*Task*. Rewrite the text from all of the data below, changing every "Read More" to "Learn More" and keeping everything else the same. Omit the pictures from your answer.

*Records for processing*.
- - - - - - -
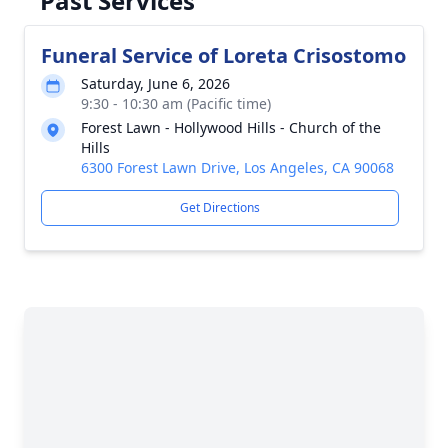
Past Services
Funeral Service of Loreta Crisostomo
Saturday, June 6, 2026
9:30 - 10:30 am (Pacific time)
Forest Lawn - Hollywood Hills - Church of the
Hills
6300 Forest Lawn Drive, Los Angeles, CA 90068
Get Directions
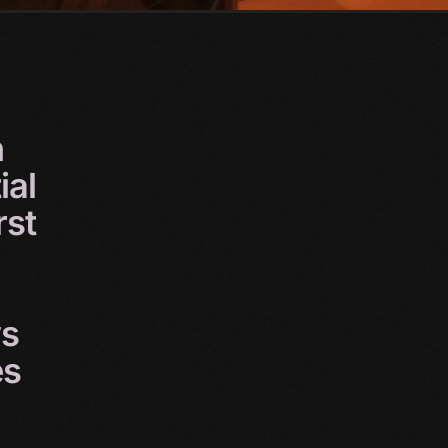
n
ial
rst
s
es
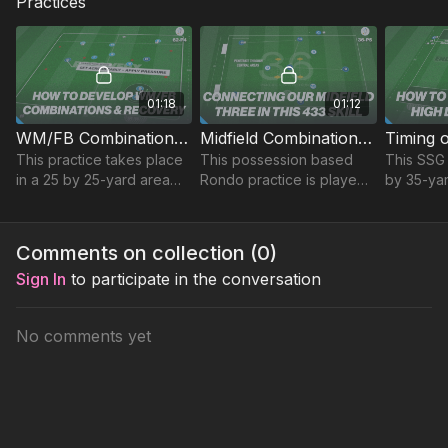
Practices
01:18
01:12
WM/FB Combinations & Recovery | 62-P4
Midfield Combination Play | Technical (36-P5)
This practice takes place
This possession based
This SSG 
in a 25 by 25-yard area
Rondo practice is played
by 35-ya
and focuses on
in a 20 x 25 yard area,
focuses o
developing short
compact to challenge
forward 
combinations, finishing
players in possession.
movement 
Comments on collection (
0
)
and recovery runs.
finish.
Sign In
to participate in the conversation
No comments yet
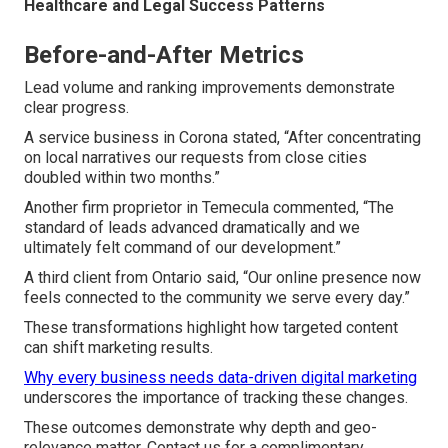
Healthcare and Legal Success Patterns
Before-and-After Metrics
Lead volume and ranking improvements demonstrate
clear progress.
A service business in Corona stated, “After concentrating
on local narratives our requests from close cities
doubled within two months.”
Another firm proprietor in Temecula commented, “The
standard of leads advanced dramatically and we
ultimately felt command of our development.”
A third client from Ontario said, “Our online presence now
feels connected to the community we serve every day.”
These transformations highlight how targeted content
can shift marketing results.
Why every business needs data-driven digital marketing
underscores the importance of tracking these changes.
These outcomes demonstrate why depth and geo-
relevance matter. Contact us for a complimentary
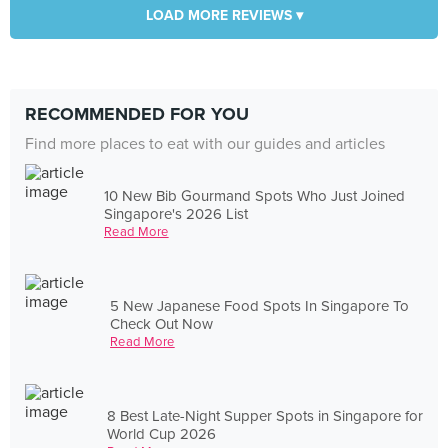
LOAD MORE REVIEWS ▾
RECOMMENDED FOR YOU
Find more places to eat with our guides and articles
10 New Bib Gourmand Spots Who Just Joined
Singapore's 2026 List
Read More
5 New Japanese Food Spots In Singapore To
Check Out Now
Read More
8 Best Late-Night Supper Spots in Singapore for
World Cup 2026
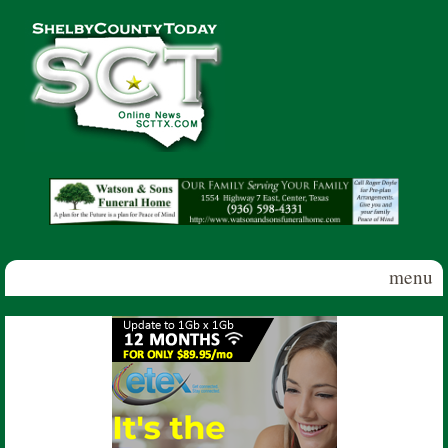
Skip to main content
Shelby
County
Today
menu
- - - - - - -
*Result*.
Past Services
Funeral Service of Loreta Crisostomo
Saturday, June 6, 2026
9:30 - 10:30 am (Pacific time)
Forest Lawn - Hollywood Hills - Church of the
Hills
6300 Forest Lawn Drive, Los Angeles, CA 90068
Get Directions
n
ial
rst
s
es
Practices
01:18
01:12
WM/FB Combinations & Recovery | 62-P4
Midfield Combination Play | Technical (36-P5)
This practice takes place
This possession based
This SSG 
in a 25 by 25-yard area
Rondo practice is played
by 35-ya
and focuses on
in a 20 x 25 yard area,
focuses o
developing short
compact to challenge
forward 
combinations, finishing
players in possession.
movement 
Comments on collection (
0
)
and recovery runs.
finish.
Sign In
to participate in the conversation
No comments yet
Healthcare and Legal Success Patterns
Before-and-After Metrics
Lead volume and ranking improvements demonstrate
clear progress.
A service business in Corona stated, “After concentrating
on local narratives our requests from close cities
doubled within two months.”
Another firm proprietor in Temecula commented, “The
standard of leads advanced dramatically and we
ultimately felt command of our development.”
A third client from Ontario said, “Our online presence now
feels connected to the community we serve every day.”
These transformations highlight how targeted content
can shift marketing results.
Why every business needs data-driven digital marketing
underscores the importance of tracking these changes.
These outcomes demonstrate why depth and geo-
relevance matter. Contact us for a complimentary
LOAD MORE REVIEWS ▾
RECOMMENDED FOR YOU
Find more places to eat with our guides and articles
10 New Bib Gourmand Spots Who Just Joined
Singapore's 2026 List
Learn More
5 New Japanese Food Spots In Singapore To
Check Out Now
Learn More
8 Best Late-Night Supper Spots in Singapore for
World Cup 2026
Skip to main content
Shelby
County
Today
menu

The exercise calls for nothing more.